As you can tell, The Lobster is not your run-of-the-mill cinematic experience. Even for Lanthimos, whose best-known film in this country is 2009's Dogtooth, in which he explored the implications of hermetic home schooling, the premise seems a little daft. But this is one absurdist allegory that seems more likely to engage than confound.

To try to say what it means might spoil some of the fun, but let's allow that this fable is set in a world very much like our own, where coupledom is the only acceptable mode of negotiating human society. Those who fail to pair up -- or those unable to recouple after losing a partner -- are required to report to the Hotel, where they are issued standard clothes and shoes -- there are no half-sizes available -- and presented with various structured opportunities to mingle with potential partners. (Gay or straight, it doesn't matter, but the bisexual option has been discontinued, presumably because some of the singletons were gaming the system, looking to double their chances of hooking up.)

And if, after 45 days, they haven't found a partner, they are transformed (surgically, not magically) into whatever animal they designate. According to Hotel manager (Olivia Colman from the ITV crime series Broadchurch), most people (like David's brother) choose dogs, which has led to canine overpopulation. She thinks David's choice is a fine one, since most people don't consider crustaceans when choosing an afterlife. (Human preference for the cute and cuddly has led to the endangerment of some species.) And should he fail to find a match, he shouldn't be too upset -- living as an animal provides a second chance at happiness.

Among the activities for the hotel's "guests" is a compulsory nightly hunt for rebels -- single people who resist the imperative to pair up. For every one they bag with their tranquilizer guns and drag back to the Hotel they earn another night. The best hunter, the Heartless Woman (Aggeliki Papoulia who starred in Dogtooth and Lanthimos' 2011 film Alps) has tacked more than 100 extra days onto her stay. If she keeps it up, she can continue to live as a human indefinitely.

David is not a good hunter, so he's determined to find a match. Because people are identified by one salient characteristic (John C. Reilly plays the Lisping Man, another poor hunter who's probably destined to become a parrot), the attempt to match the features of their potential partner stirs desperation. Whishaw's limping man proceeds to surreptitiously bash his face into things to simulate the spontaneous nosebleeds experienced by his objective (Jessica Barden). So David attempts -- and almost manages -- to echo Heartless Woman's coldbloodedness.

Then he escapes -- into the forest where the Loners dwell. There he meets the Shortsighted Woman (Rachel Weisz, who also narrates the film), and the group's fierce Leader (Lea Seydoux). Soon he has joined the resistance, posing as half of a married couple and conducting covert operations in the City. At the same time he's pushing back against the Loners' own Draconian codes.

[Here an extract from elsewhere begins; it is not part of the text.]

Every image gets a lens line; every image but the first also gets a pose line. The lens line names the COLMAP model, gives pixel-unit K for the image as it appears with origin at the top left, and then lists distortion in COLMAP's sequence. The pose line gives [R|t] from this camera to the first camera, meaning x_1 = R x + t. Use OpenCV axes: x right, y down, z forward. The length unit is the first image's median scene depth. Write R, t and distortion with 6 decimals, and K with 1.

Beautifully composed and assembled with preternatural confidence, The Lobster is filled with fine performances. (This is arguably Farrell's best performance, and certainly his most fun since In Bruges eight years ago.) The characters all speak in an earnest, deadpan tone that resonates with the formal regulations they're living under. We're cued in quickly that this isn't our familiar world; it's just a bit askance, drained of irony and subtext.

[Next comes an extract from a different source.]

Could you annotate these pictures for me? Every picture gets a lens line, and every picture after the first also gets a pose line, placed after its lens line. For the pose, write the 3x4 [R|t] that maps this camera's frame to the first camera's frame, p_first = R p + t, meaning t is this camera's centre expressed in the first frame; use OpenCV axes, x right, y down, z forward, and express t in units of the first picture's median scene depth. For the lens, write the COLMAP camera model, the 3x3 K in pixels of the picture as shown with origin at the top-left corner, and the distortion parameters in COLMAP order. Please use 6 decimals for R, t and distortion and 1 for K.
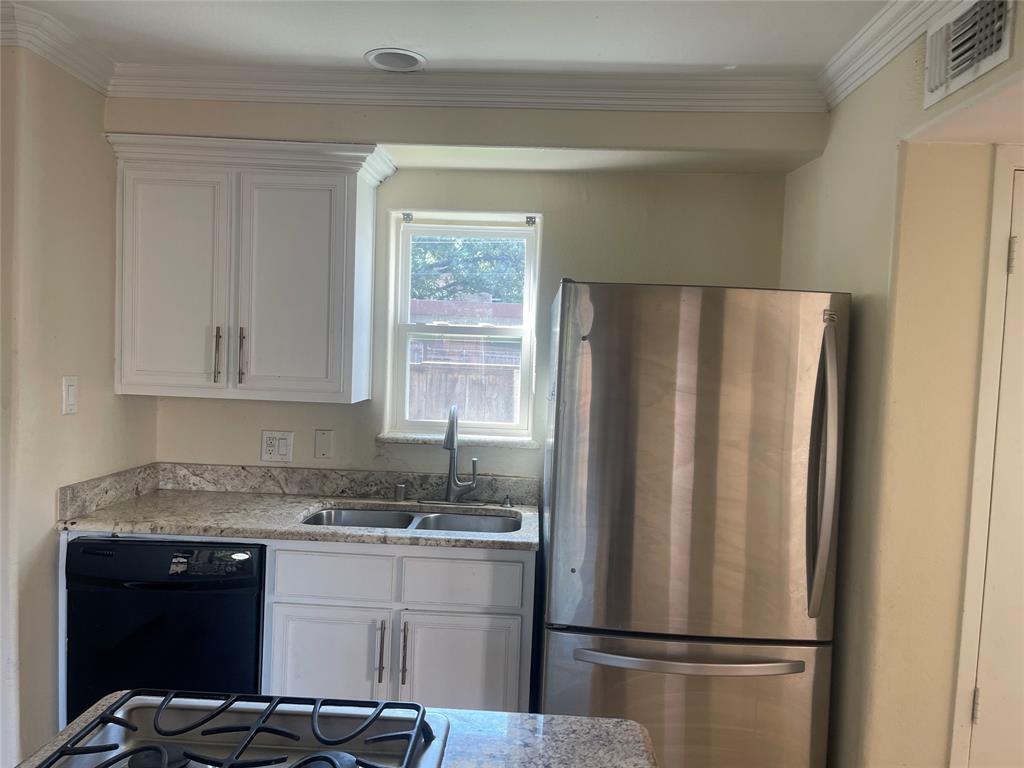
lens RADIAL K [[769.0, 0, 503.5], [0, 769.0, 391.9], [0, 0, 1]] dist [0.063610, -0.089781]
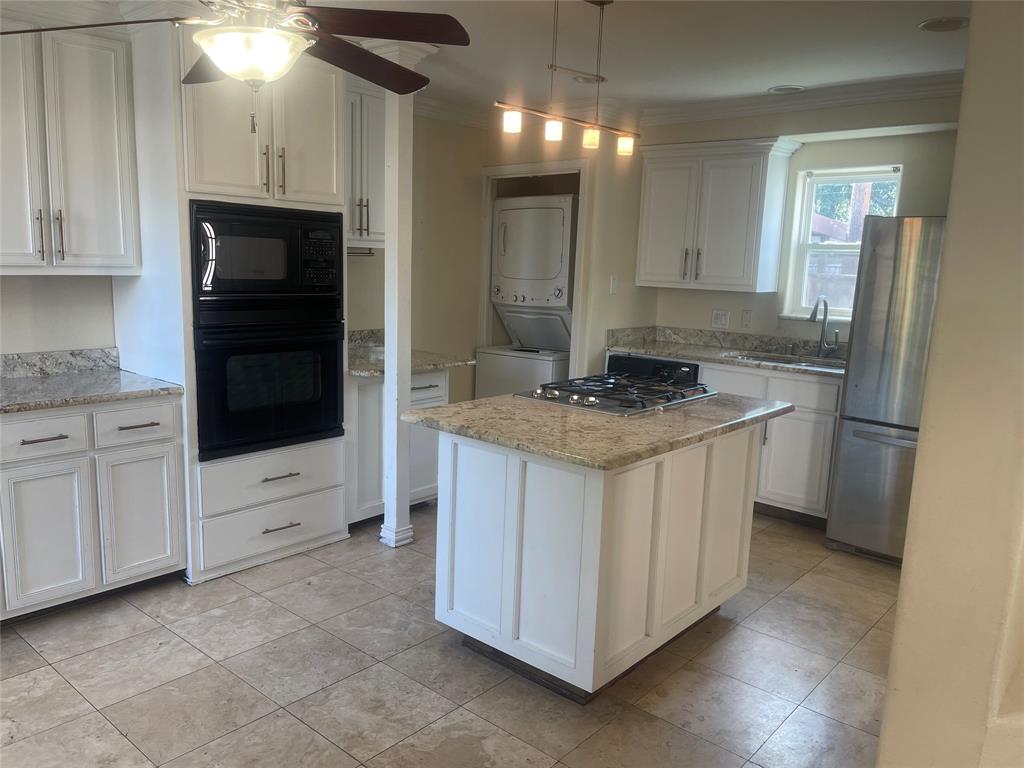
lens RADIAL K [[769.0, 0, 507.2], [0, 769.0, 392.8], [0, 0, 1]] dist [0.063610, -0.089781]
pose [[0.780045, 0.095858, -0.618338, 0.459661], [-0.033020, 0.993125, 0.112303, 0.062718], [0.624852, -0.067184, 0.777847, -0.702673]]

What's hard -- but important -- to convey is how funny this Franz-Kafka-meets-Charlie-Kaufman-in-Luis-Bunuel's-kitchen story is. While Lanthimos is obviously after bigger game than a black relationship comedy, every detail (even the most horrifying) in the movie contributes to what is becoming Lanthimos' signature tone of heartbreaking hilarity. Lobsters may or may not be able to process pain -- who can decide what you want based on your politics? -- but there's no doubt that anything that can laugh or love can also hurt. Who's to say we're better off?